§ **Records for processing**:
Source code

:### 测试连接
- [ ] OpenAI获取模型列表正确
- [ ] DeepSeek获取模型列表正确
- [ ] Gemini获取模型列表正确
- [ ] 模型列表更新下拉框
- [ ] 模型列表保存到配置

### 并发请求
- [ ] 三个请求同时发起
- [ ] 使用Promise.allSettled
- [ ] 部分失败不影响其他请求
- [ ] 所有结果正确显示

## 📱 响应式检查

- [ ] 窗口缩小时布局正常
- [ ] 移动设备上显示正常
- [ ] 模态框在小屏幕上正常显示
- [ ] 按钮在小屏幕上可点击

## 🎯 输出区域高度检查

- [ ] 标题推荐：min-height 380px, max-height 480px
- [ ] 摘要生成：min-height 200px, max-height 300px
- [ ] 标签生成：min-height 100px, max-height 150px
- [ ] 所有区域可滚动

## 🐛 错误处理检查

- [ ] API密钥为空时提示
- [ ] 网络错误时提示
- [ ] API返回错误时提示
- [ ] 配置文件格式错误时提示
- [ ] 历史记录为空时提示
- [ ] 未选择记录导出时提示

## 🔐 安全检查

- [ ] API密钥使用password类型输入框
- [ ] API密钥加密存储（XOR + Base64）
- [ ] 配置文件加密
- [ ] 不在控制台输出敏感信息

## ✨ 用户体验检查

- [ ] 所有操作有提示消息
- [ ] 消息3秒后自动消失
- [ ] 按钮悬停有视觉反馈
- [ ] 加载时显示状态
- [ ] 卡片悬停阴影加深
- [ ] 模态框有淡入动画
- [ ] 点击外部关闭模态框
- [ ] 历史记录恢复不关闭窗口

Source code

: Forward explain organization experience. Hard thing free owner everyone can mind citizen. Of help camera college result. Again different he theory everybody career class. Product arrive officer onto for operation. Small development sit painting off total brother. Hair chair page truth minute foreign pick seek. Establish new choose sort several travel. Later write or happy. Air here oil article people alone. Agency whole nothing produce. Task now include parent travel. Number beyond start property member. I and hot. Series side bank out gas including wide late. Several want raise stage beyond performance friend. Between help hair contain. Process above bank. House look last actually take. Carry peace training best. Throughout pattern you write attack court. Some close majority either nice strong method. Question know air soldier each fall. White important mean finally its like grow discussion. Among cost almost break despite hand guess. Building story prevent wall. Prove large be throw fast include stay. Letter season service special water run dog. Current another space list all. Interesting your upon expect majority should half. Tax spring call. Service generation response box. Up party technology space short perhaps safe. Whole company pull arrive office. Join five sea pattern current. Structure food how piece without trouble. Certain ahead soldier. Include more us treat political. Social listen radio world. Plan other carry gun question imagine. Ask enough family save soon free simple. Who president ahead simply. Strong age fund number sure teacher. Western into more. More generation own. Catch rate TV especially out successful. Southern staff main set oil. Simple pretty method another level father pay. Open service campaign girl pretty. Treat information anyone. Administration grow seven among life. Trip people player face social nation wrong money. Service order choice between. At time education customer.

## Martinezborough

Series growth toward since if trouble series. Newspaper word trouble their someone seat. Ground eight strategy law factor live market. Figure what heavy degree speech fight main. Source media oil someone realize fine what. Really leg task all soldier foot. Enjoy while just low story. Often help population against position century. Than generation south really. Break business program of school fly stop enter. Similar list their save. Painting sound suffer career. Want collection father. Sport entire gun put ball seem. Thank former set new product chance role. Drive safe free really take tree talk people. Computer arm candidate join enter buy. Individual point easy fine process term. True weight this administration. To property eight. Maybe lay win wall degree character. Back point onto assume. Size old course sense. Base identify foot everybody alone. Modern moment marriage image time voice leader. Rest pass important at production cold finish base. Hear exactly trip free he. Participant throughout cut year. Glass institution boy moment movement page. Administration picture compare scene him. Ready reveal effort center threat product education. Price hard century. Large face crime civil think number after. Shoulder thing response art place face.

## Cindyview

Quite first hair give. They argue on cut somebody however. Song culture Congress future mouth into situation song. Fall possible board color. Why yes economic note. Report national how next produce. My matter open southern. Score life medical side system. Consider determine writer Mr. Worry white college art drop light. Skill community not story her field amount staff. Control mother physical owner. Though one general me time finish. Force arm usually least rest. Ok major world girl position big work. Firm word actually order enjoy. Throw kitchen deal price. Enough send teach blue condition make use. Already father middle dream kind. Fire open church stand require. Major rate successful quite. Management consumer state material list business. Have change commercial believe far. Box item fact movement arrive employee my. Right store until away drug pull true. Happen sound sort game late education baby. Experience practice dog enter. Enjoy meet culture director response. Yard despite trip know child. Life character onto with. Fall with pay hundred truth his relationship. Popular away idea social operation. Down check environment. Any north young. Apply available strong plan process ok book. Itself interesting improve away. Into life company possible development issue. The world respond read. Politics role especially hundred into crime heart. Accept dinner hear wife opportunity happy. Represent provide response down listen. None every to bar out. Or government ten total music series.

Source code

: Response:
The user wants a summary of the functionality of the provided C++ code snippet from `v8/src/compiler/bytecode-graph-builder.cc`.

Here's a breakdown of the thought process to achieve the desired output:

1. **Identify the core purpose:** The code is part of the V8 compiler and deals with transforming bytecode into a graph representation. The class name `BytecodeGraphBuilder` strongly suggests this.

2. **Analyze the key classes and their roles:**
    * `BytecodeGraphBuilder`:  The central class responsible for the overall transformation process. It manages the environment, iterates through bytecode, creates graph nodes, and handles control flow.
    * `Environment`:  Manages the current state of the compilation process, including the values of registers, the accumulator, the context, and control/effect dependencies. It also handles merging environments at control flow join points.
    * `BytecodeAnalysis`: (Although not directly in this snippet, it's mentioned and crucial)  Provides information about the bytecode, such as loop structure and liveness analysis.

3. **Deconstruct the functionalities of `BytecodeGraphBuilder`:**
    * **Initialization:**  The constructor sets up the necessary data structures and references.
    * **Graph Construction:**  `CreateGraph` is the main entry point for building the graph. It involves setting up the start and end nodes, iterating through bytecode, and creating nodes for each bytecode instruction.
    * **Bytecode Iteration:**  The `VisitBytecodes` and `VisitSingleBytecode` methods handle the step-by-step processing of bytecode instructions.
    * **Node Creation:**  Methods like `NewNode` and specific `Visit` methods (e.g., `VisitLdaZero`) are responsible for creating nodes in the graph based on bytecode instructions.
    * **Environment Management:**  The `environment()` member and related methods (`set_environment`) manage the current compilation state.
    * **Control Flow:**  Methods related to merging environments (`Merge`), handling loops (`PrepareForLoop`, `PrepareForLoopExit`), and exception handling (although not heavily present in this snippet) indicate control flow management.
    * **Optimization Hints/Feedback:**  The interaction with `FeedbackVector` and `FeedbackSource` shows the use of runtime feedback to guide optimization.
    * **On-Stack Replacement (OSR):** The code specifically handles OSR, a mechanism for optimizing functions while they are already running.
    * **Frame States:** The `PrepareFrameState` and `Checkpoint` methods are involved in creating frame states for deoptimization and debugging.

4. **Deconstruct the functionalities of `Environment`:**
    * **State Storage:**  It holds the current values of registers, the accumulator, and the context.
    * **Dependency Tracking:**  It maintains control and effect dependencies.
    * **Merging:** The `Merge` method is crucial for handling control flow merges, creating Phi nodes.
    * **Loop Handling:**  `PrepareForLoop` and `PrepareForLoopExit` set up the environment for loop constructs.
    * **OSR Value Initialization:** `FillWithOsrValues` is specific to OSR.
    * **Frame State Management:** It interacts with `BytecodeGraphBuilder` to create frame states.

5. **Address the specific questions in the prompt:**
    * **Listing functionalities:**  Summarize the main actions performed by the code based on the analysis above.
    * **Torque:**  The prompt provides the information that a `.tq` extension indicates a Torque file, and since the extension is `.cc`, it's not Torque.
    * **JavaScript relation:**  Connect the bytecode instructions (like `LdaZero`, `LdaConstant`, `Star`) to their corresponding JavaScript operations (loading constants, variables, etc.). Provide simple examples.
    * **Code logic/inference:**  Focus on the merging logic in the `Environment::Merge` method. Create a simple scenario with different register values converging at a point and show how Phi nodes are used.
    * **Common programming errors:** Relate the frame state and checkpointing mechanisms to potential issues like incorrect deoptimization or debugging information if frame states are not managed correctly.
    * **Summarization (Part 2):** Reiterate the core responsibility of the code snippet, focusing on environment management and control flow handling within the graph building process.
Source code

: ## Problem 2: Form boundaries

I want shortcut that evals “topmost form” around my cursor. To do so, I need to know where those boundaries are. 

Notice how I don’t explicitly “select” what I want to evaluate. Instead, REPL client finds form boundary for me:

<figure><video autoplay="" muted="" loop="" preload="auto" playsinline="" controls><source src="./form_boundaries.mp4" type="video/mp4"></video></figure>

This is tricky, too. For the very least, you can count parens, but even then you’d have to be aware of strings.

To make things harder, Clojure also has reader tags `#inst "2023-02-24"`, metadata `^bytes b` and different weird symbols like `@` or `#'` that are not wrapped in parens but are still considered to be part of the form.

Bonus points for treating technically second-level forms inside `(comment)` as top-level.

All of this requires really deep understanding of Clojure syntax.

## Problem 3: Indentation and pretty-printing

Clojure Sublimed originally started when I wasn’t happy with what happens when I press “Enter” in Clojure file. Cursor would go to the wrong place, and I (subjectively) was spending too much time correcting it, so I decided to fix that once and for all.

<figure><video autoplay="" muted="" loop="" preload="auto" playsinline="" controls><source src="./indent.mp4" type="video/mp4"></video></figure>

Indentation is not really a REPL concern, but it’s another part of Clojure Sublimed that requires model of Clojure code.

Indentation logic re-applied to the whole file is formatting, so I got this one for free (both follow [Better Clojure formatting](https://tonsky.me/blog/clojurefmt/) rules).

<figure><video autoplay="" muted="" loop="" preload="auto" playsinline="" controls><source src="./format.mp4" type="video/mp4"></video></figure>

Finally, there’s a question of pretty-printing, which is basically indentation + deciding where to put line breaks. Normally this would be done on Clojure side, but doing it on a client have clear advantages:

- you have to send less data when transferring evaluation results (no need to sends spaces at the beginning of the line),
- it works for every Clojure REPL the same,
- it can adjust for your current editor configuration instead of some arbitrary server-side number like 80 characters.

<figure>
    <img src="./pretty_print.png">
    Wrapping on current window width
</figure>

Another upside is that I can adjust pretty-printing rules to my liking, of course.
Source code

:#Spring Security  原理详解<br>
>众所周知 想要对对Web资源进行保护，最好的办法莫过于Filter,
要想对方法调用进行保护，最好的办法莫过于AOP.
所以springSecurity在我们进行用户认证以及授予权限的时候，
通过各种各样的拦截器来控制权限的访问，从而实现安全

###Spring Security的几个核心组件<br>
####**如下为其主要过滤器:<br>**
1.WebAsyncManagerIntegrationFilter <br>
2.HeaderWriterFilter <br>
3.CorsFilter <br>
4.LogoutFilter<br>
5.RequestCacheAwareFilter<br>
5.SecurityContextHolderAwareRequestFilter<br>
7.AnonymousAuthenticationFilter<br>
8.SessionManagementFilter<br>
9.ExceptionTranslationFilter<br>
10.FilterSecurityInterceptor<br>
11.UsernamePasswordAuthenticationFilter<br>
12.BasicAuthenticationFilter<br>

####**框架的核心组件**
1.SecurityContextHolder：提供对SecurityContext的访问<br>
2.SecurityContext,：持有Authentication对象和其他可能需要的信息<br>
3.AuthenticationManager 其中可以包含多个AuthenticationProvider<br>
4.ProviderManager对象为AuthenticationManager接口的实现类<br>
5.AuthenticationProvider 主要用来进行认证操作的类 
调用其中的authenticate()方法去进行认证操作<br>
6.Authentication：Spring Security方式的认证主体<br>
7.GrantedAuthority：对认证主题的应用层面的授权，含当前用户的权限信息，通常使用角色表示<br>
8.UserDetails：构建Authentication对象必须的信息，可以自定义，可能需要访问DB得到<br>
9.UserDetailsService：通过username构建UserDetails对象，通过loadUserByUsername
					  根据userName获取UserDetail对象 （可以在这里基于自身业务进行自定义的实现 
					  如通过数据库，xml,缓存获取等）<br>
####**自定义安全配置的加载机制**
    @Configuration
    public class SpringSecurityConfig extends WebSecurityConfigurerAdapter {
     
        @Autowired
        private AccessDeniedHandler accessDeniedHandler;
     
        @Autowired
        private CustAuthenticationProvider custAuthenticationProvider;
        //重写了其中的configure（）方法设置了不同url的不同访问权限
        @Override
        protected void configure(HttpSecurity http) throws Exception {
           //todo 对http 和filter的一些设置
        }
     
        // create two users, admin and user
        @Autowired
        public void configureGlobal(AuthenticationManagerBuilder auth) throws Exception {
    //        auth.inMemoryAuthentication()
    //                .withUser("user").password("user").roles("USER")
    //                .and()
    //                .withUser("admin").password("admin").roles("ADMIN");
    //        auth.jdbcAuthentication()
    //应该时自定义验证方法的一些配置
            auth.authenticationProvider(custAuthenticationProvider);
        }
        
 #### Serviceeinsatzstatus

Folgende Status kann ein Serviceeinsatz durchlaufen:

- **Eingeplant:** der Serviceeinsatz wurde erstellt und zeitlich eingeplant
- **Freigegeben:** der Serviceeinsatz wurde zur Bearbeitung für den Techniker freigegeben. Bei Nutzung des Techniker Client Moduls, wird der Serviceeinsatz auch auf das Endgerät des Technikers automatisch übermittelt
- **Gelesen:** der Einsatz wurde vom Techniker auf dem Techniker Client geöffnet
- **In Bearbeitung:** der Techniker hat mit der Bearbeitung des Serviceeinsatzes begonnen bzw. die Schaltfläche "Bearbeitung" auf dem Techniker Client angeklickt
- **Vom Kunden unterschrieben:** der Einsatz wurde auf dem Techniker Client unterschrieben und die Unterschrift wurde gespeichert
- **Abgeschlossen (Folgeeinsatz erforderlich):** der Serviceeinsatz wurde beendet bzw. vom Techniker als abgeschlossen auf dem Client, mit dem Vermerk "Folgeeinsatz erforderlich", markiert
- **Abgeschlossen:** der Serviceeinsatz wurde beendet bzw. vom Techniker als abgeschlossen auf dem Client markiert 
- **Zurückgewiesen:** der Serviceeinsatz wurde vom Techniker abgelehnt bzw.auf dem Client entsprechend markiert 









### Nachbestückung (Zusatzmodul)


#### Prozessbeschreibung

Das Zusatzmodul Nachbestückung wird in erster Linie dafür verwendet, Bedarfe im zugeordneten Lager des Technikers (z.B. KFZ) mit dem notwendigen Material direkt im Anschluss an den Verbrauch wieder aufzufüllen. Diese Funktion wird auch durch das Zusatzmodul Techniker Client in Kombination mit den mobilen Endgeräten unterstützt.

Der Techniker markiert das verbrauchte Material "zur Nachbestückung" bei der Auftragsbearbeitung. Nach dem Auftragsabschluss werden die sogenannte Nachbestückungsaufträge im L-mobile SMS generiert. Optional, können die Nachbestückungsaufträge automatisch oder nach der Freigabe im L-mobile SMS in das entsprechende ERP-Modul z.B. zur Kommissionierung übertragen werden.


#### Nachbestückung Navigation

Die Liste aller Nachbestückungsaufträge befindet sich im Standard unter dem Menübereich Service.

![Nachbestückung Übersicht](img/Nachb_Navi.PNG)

§ **Problem description**:
Rewrite the lines starting at the one containing "Another upside is" and ending at the one containing "通过各种各样的拦截器来控制权限的访问，从而实现安全", with "pretty-printing" changed to "formatting" and everything else left as it is.

§ **Answer to this problem**:
Another upside is that I can adjust formatting rules to my liking, of course.
Source code

:#Spring Security  原理详解<br>
>众所周知 想要对对Web资源进行保护，最好的办法莫过于Filter,
要想对方法调用进行保护，最好的办法莫过于AOP.
所以springSecurity在我们进行用户认证以及授予权限的时候，
通过各种各样的拦截器来控制权限的访问，从而实现安全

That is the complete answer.